The Crime Analysis Unit falls under the Operations Division and is primarily responsible for the identification, analysis, and dissemination of crime and offender information to patrol and other divisions of the department to assist in the goals of crime prevention, criminal apprehension, and resource allocation. Incident data is studied to determine “who is doing what to whom” and to assist in the identification of any existing crime pattern(s) or series. This type of information is distributed to all members of the department by means of crime bulletin notifications, crime series forecasts, wanted flyers, and hot sheets. Geographic Information Systems (GIS) is used to display a visual of the incident locations and aids in the identification of hot spots and/or denser crime areas which is oftentimes useful in determining where to focus extra patrol efforts.

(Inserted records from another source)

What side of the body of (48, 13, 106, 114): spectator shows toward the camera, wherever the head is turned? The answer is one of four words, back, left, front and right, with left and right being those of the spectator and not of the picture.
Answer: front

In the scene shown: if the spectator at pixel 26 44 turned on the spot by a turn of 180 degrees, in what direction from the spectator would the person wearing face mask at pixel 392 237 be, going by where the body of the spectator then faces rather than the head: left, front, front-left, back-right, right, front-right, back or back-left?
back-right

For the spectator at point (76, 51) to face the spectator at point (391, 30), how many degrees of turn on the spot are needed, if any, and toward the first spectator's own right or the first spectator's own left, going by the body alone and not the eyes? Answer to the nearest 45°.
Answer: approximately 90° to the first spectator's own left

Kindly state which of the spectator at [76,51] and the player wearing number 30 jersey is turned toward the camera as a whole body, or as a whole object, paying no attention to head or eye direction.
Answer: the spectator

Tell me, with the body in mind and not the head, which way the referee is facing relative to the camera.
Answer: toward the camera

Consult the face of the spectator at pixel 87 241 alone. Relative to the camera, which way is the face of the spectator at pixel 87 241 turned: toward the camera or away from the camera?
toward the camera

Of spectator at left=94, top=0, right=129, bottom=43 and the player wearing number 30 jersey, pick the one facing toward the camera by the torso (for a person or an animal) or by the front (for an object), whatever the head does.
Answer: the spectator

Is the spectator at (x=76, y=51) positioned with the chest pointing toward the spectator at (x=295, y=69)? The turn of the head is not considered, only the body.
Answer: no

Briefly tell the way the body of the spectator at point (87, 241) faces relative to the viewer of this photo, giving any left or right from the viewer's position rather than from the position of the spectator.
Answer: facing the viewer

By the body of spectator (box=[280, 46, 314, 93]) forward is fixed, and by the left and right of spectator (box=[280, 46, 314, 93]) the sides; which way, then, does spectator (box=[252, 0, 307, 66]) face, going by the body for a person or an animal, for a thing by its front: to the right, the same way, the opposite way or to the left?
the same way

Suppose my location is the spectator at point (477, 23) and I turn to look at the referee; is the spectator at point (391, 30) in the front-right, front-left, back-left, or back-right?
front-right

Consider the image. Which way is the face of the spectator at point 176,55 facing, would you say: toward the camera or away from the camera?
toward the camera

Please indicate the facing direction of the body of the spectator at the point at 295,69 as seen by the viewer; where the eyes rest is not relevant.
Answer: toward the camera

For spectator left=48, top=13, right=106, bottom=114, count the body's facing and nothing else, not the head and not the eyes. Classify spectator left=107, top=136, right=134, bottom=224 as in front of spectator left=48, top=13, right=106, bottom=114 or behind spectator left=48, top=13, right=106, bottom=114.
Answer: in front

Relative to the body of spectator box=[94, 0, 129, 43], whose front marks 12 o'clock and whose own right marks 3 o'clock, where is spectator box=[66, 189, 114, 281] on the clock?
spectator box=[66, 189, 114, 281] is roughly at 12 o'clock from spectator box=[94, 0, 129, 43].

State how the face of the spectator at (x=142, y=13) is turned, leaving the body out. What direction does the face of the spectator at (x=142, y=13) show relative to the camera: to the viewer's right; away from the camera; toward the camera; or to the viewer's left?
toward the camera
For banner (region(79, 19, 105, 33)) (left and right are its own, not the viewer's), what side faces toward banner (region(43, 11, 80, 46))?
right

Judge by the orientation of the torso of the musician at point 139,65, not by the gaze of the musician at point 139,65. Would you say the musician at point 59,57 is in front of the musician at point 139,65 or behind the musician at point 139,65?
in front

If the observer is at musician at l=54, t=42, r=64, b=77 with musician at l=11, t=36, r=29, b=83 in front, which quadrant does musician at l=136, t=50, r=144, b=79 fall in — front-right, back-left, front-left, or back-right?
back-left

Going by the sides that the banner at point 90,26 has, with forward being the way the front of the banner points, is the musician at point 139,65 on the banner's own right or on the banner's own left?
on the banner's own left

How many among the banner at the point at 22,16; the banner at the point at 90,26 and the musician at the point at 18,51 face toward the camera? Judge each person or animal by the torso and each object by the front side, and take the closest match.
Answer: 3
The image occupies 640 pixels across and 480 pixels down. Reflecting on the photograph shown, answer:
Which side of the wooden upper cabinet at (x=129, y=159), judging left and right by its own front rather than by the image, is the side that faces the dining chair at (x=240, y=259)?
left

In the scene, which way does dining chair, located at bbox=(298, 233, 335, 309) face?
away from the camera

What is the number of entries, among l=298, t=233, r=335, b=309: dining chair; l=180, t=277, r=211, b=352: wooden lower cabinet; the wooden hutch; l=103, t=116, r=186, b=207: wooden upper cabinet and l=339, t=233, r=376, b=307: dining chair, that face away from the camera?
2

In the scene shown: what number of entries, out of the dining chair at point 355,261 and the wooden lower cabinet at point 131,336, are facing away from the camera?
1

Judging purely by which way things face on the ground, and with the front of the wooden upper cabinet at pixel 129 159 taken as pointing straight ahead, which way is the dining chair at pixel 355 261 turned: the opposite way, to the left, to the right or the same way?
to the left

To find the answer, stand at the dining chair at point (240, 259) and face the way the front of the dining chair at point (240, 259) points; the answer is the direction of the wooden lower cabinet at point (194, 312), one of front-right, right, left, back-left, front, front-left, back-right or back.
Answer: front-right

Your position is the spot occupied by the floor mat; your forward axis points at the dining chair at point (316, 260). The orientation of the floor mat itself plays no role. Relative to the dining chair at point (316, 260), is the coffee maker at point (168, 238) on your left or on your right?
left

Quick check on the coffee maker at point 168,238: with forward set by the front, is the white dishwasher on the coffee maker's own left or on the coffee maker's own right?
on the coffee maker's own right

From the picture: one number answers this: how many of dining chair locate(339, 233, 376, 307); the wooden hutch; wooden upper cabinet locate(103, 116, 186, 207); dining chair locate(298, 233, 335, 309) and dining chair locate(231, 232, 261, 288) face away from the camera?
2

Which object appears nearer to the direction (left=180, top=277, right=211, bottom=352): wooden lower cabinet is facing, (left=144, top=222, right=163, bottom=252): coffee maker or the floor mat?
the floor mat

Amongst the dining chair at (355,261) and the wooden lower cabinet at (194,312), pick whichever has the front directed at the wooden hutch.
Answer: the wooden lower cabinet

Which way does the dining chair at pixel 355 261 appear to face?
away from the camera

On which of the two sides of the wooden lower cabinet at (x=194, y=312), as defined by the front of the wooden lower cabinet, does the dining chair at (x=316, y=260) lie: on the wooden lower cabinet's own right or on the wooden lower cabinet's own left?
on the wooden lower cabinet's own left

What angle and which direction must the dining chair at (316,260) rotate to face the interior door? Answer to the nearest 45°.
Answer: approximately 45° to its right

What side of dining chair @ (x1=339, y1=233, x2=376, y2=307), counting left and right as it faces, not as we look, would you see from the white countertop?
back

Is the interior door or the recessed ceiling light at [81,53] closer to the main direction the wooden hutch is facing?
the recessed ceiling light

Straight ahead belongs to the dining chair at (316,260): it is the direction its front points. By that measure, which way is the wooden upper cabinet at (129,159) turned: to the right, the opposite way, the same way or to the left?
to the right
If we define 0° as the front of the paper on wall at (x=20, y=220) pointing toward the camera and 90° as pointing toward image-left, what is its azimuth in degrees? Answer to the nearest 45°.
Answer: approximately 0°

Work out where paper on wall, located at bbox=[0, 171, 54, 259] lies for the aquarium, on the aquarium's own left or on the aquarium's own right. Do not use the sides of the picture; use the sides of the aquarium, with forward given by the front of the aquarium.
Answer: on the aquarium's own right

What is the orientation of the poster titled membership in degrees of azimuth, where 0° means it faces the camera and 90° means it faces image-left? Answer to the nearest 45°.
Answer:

CAU also works closely with the Detective Bureau by providing a list of possible suspects that match certain criteria on a case-by-case basis in order to clear cases involving homicide, robbery, burglary, aggravated assault, grand theft, sex crimes, and identity theft. Some of these factors include but are not limited to a suspect’s physical description, vehicles owned/associated with, parole/probation status, prior criminal history as it relates to the investigation, and probable locations for contacting the individual.
The Crime Analysis Unit also conducts intelligence analysis for the gang and narcotics units by focusing on the relationships between subjects and the criminal organizations they affiliate with. The analysis of statistics is also an essential role of this division. The unit provides regular updates to command staff regarding changing trends in violent and property crimes, response times, traffic data, etc. This information is used by staff in consideration of personnel deployment changes as well as special projects/operations when targeting areas of concern.
The Rialto Police Department subscribes to the concepts of "evidence-based policing." "Evidence-based policing" is the use of the best available research on the outcomes of police work to implement guidelines and evaluate agencies, units, and officers. It suggests that just doing research is not enough and that proactive efforts are required to push accumulated research evidence into practice through national and community guidelines. These guidelines can then focus in-house evaluations on what works best across agencies, units, victims, and officers.